ITEM DA TAREFA –
Extraia do trecho exibido a resenha sobre o show de José González em São Paulo e reproduza-a por inteiro, sem mudar nenhuma palavra ou sinal.

++++ TRECHO EXIBIDO

Músico sueco esquenta noite de frio em SP com um show indie-folk cheio de emoção
Meu primeiro contato com o trabalho do músico argentino-radicado-na-Suécia José González aconteceu em meados de 2013, quando Your Life Your Call, faixa de trabalho do segundo álbum do projeto Junip (banda que González fundou em 1998 e ainda mantém em parceria com os amigos de infância Tobias Winterkorn e Elias Araya), apareceu em algumas daquelas listinhas anuais do tipo “as 10 músicas mais importantes para se ouvir antes de morrer” ou algo do gênero.
Daí pra chamar minha atenção à discografia do CONJUNTO foi um instante – além desta, outras três faixas despontaram lá fora neste mesmo 2013: Ben Stiller usou as belas Far Away e Don’t Let It Pass em momentos emblemáticos de seu mais-ou-menos A Vida Secreta de Walter Mitty, enquanto a já clássica Line Of Fire ficou bastante conhecida ao servir de fundo para todas as peças promocionais de um dos eventos mais aguardados do ano, o episódio final de Breaking Bad.

++++++++
++++ LISTAGEM DE DADOS

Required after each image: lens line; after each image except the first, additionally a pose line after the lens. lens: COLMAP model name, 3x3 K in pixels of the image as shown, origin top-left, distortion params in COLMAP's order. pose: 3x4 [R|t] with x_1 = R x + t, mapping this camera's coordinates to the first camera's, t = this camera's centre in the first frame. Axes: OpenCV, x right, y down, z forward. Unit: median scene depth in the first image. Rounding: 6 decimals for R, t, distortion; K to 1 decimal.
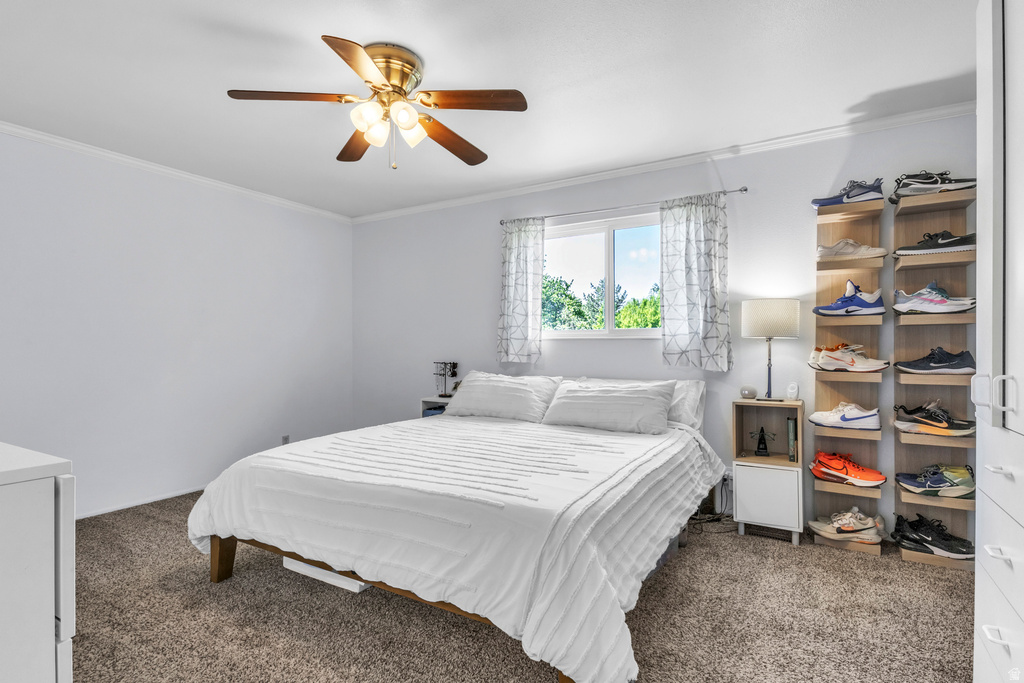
lens RADIAL K [[502.3, 0, 508.7], [0, 502.3, 345.2], [0, 0, 1]] dist [0.008524, -0.000726]
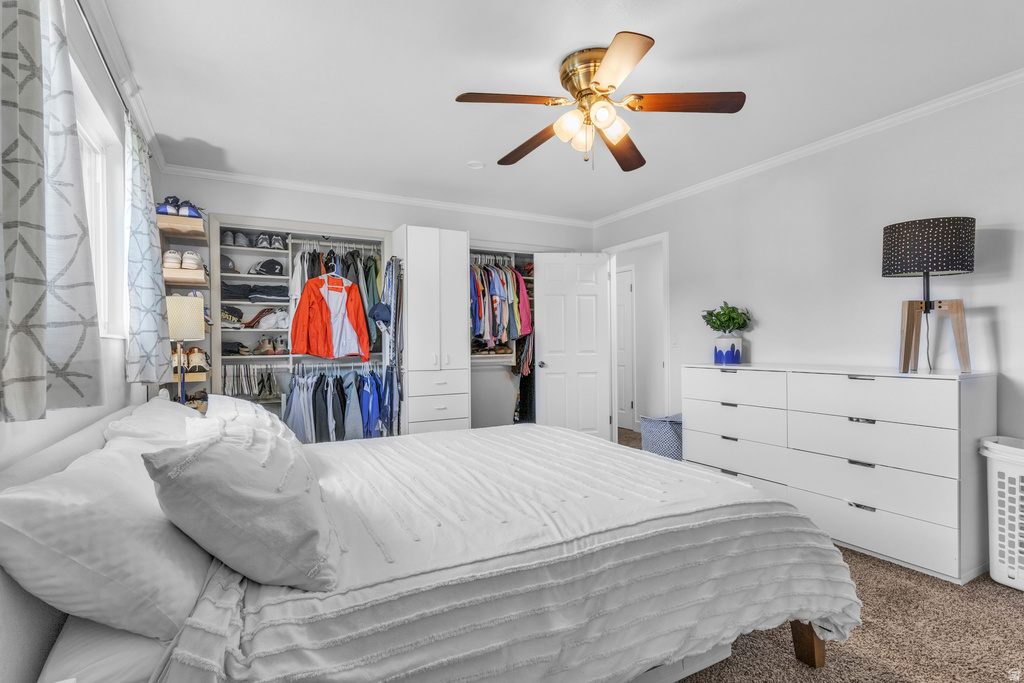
lens RADIAL K [[502.3, 0, 515.2], [0, 502.3, 341.2], [0, 0, 1]] dist [0.008524, -0.000726]
pose [[-0.864214, 0.015351, 0.502891, -0.403465], [0.015104, 0.999876, -0.004565, 0.000528], [-0.502898, 0.003651, -0.864338, 1.296760]]
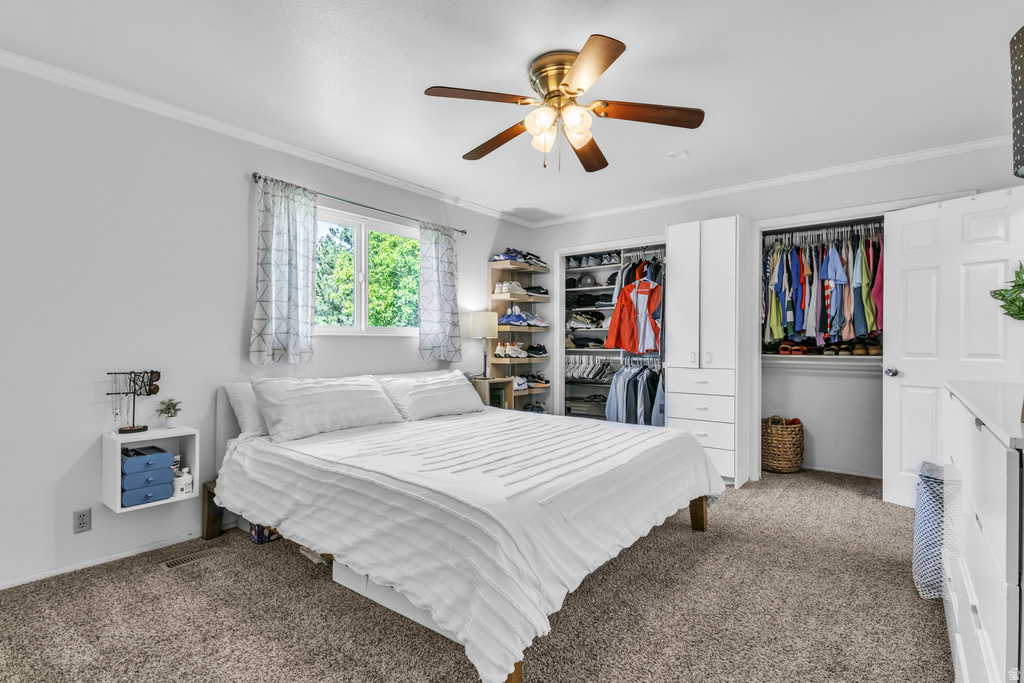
lens RADIAL K [[502.3, 0, 511.4], [0, 502.3, 342.4], [0, 0, 1]] dist [0.008524, -0.000726]
pose [[0.123876, 0.003863, 0.992290, -0.841090], [0.002387, 0.999988, -0.004191, 0.005535], [-0.992295, 0.002887, 0.123865, 0.645072]]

++++++++

ÁREA DE RESPOSTA –
Músico sueco esquenta noite de frio em SP com um show indie-folk cheio de emoção
Meu primeiro contato com o trabalho do músico argentino-radicado-na-Suécia José González aconteceu em meados de 2013, quando Your Life Your Call, faixa de trabalho do segundo álbum do projeto Junip (banda que González fundou em 1998 e ainda mantém em parceria com os amigos de infância Tobias Winterkorn e Elias Araya), apareceu em algumas daquelas listinhas anuais do tipo “as 10 músicas mais importantes para se ouvir antes de morrer” ou algo do gênero.
Daí pra chamar minha atenção à discografia do CONJUNTO foi um instante – além desta, outras três faixas despontaram lá fora neste mesmo 2013: Ben Stiller usou as belas Far Away e Don’t Let It Pass em momentos emblemáticos de seu mais-ou-menos A Vida Secreta de Walter Mitty, enquanto a já clássica Line Of Fire ficou bastante conhecida ao servir de fundo para todas as peças promocionais de um dos eventos mais aguardados do ano, o episódio final de Breaking Bad.